It is hard to see bitcoin’s price surge as anything other than a bubble that will ultimately collapse. Bitcoin’s ostensible social function as an anonymous, nongovernmental means of payment carries big risks of its demise. And while blockchain, the platform that records bitcoin transactions, may well have staying power, there is no reason to believe it needs to rely on bitcoin for its success.
Bitcoin’s promoters claim that bitcoin will outshine the dollar because it offers anonymity as well as safety from reckless monetary policies (since the supply of bitcoins is determined by an algorithm rather than a politicized central bank that may choose to print money).
These arguments are clever. They could be correct. On balance, they are probably misplaced. The dollar and other national currencies are legal tender that can be used to extinguish a private debt or a public obligation such as a tax. No governments accept bitcoins for taxes, and none are likely to do so in the future, as that would forfeit the government’s seignorage (resources the government claims through its monopoly on legal tender) and would lessen its control over the money supply. Nor is any individual or business obligated to accept bitcoins in payment for debts in national currencies.
Bitcoin’s anonymity is also its practical weakness. Governments insist on being able to trace financial transactions. They fight tax evasion, economic crimes, and terrorism by following the money. Some governments, of course, also monitor the activities of their political foes in the same way.

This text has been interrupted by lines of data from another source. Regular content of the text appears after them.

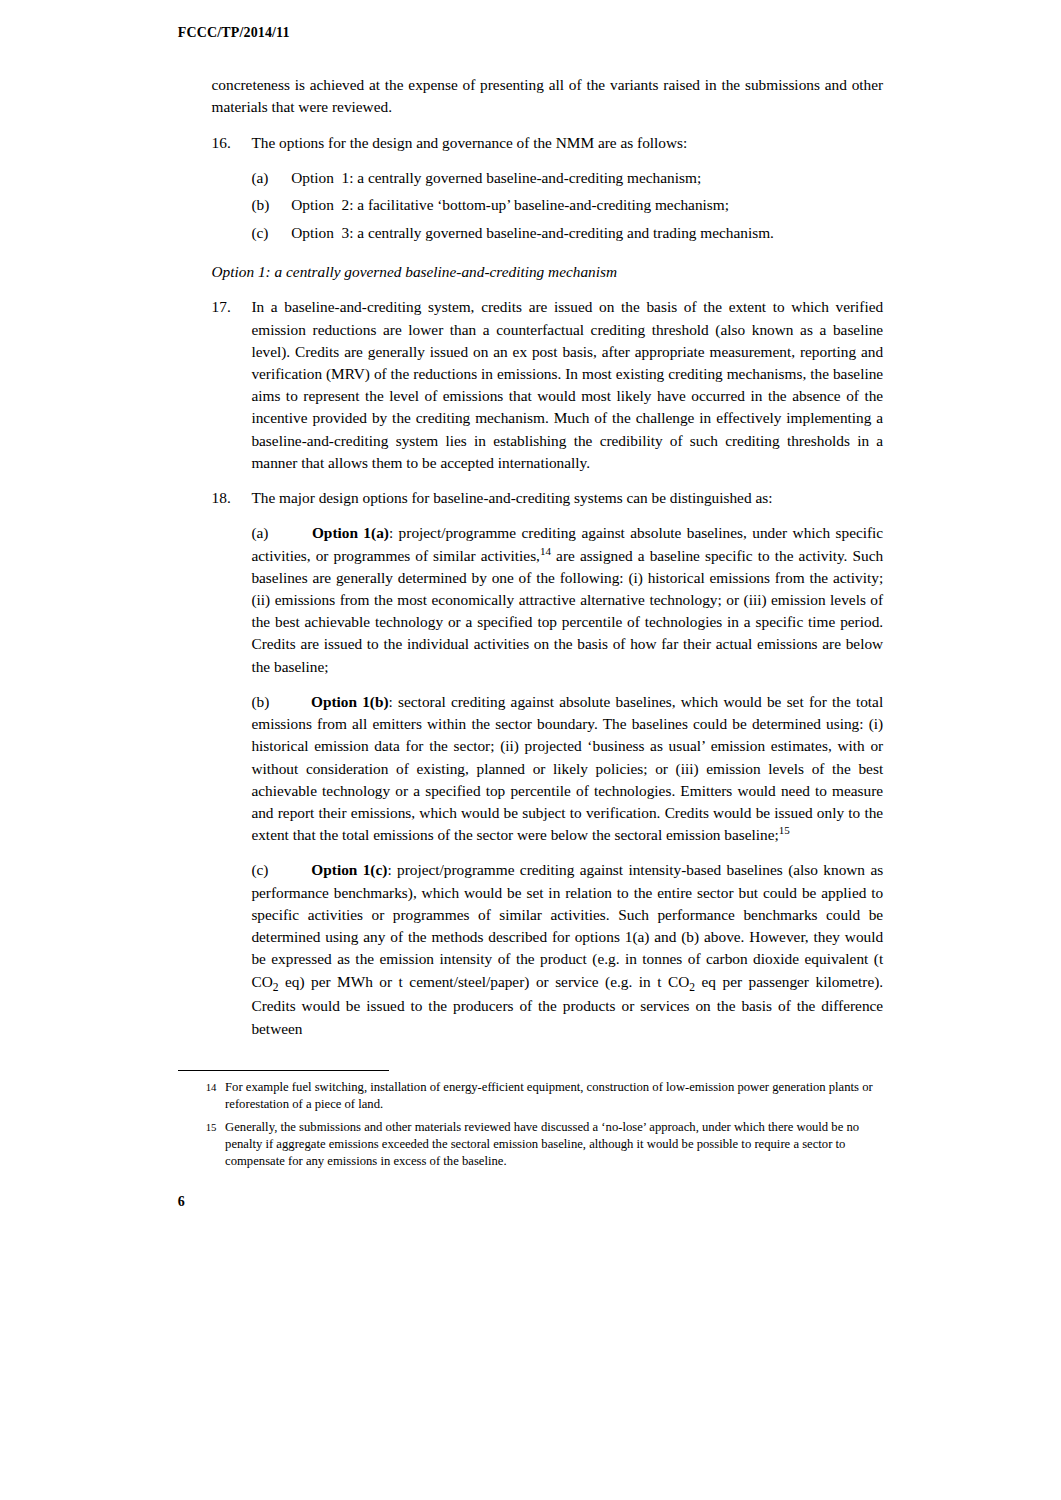FCCC/TP/2014/11
concreteness is achieved at the expense of presenting all of the variants raised in the submissions and other materials that were reviewed.
16.
The options for the design and governance of the NMM are as follows:
(a)
Option 1: a centrally governed baseline-and-crediting mechanism;
(b)
Option 2: a facilitative ‘bottom-up’ baseline-and-crediting mechanism;
(c)
Option 3: a centrally governed baseline-and-crediting and trading mechanism.
Option 1: a centrally governed baseline-and-crediting mechanism
17.
In a baseline-and-crediting system, credits are issued on the basis of the extent to which verified emission reductions are lower than a counterfactual crediting threshold (also known as a baseline level). Credits are generally issued on an ex post basis, after appropriate measurement, reporting and verification (MRV) of the reductions in emissions. In most existing crediting mechanisms, the baseline aims to represent the level of emissions that would most likely have occurred in the absence of the incentive provided by the crediting mechanism. Much of the challenge in effectively implementing a baseline-and-crediting system lies in establishing the credibility of such crediting thresholds in a manner that allows them to be accepted internationally.
18.
The major design options for baseline-and-crediting systems can be distinguished as:
(a) Option 1(a): project/programme crediting against absolute baselines, under which specific activities, or programmes of similar activities,14 are assigned a baseline specific to the activity. Such baselines are generally determined by one of the following: (i) historical emissions from the activity; (ii) emissions from the most economically attractive alternative technology; or (iii) emission levels of the best achievable technology or a specified top percentile of technologies in a specific time period. Credits are issued to the individual activities on the basis of how far their actual emissions are below the baseline;
(b) Option 1(b): sectoral crediting against absolute baselines, which would be set for the total emissions from all emitters within the sector boundary. The baselines could be determined using: (i) historical emission data for the sector; (ii) projected ‘business as usual’ emission estimates, with or without consideration of existing, planned or likely policies; or (iii) emission levels of the best achievable technology or a specified top percentile of technologies. Emitters would need to measure and report their emissions, which would be subject to verification. Credits would be issued only to the extent that the total emissions of the sector were below the sectoral emission baseline;15
(c) Option 1(c): project/programme crediting against intensity-based baselines (also known as performance benchmarks), which would be set in relation to the entire sector but could be applied to specific activities or programmes of similar activities. Such performance benchmarks could be determined using any of the methods described for options 1(a) and (b) above. However, they would be expressed as the emission intensity of the product (e.g. in tonnes of carbon dioxide equivalent (t CO2 eq) per MWh or t cement/steel/paper) or service (e.g. in t CO2 eq per passenger kilometre). Credits would be issued to the producers of the products or services on the basis of the difference between
14
For example fuel switching, installation of energy-efficient equipment, construction of low-emission power generation plants or reforestation of a piece of land.
15
Generally, the submissions and other materials reviewed have discussed a ‘no-lose’ approach, under which there would be no penalty if aggregate emissions exceeded the sectoral emission baseline, although it would be possible to require a sector to compensate for any emissions in excess of the baseline.
6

Governments are not likely to give up such prerogatives easily. Many observers claim (though without much hard evidence) that bitcoin transactions are heavily directed toward human and drug trafficking, tax evasion, and other illicit activities. Whether or not that’s true, it surely could be, and will likely become the leading justification for suppressing the trade in bitcoins, threatening its long-term value.

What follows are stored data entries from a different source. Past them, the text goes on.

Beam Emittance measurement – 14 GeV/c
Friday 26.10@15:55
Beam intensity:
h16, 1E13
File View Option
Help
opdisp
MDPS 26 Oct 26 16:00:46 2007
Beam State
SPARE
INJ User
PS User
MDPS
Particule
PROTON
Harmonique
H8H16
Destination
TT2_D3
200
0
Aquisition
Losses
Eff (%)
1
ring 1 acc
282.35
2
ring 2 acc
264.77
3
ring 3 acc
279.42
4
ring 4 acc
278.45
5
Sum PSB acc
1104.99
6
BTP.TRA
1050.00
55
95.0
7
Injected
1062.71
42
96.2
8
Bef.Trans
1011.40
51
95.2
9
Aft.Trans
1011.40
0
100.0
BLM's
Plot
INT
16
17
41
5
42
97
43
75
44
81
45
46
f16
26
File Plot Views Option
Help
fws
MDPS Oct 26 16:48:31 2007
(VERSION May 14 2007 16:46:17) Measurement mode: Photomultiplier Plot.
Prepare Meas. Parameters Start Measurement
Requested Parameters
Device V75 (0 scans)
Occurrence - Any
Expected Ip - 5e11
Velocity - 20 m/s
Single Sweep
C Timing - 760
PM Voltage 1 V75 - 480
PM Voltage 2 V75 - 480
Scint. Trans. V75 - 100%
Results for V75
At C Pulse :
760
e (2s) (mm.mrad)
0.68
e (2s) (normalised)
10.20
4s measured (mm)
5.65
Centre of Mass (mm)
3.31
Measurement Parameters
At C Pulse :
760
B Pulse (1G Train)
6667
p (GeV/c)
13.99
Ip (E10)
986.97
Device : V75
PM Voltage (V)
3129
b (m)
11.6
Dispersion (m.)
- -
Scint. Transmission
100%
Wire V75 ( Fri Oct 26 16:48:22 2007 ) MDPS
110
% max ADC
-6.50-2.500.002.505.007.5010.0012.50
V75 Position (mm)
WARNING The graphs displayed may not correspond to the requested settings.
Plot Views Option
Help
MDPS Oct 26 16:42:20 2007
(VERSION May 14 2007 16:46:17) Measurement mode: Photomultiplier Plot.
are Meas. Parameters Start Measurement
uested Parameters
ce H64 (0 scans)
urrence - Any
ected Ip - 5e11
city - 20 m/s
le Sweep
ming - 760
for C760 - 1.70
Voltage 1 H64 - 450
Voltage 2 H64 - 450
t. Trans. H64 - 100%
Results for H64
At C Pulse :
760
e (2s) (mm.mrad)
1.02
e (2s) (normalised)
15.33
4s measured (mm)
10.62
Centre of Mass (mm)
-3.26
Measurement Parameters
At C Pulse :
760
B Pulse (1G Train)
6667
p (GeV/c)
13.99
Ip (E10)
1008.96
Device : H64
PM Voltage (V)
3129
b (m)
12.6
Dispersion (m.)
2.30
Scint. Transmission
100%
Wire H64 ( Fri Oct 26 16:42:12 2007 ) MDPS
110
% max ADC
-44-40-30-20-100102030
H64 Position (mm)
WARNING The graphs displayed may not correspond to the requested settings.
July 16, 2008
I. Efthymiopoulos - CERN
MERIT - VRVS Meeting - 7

Bitcoin supporters emphasize the remarkable innovativeness of blockchain, the decentralized ledger that tracks the flow of bitcoin trades and updates the record of ownership. Many businesses and organizations are indeed turning to blockchain or to more updated variants as innovative ways to record financial transactions, votes, contracts, and other claims, without the need for a government or central clearinghouse.
Yet bitcoin owns no patent on blockchain or other decentralized ledgers. The creativity of the methodology has no bearing on the market price of bitcoins. One can marvel in the idea of blockchain without believing that bitcoin will retain its current market value.
It’s hard to see any real case at all for the 14-fold increase in bitcoin prices during 2017, or the 30-fold increase since the start of 2016. Actual transactions in bitcoin remain very small. Only a few hundred thousand merchants supposedly accept bitcoin, and many of those businesses are shadowy or worse.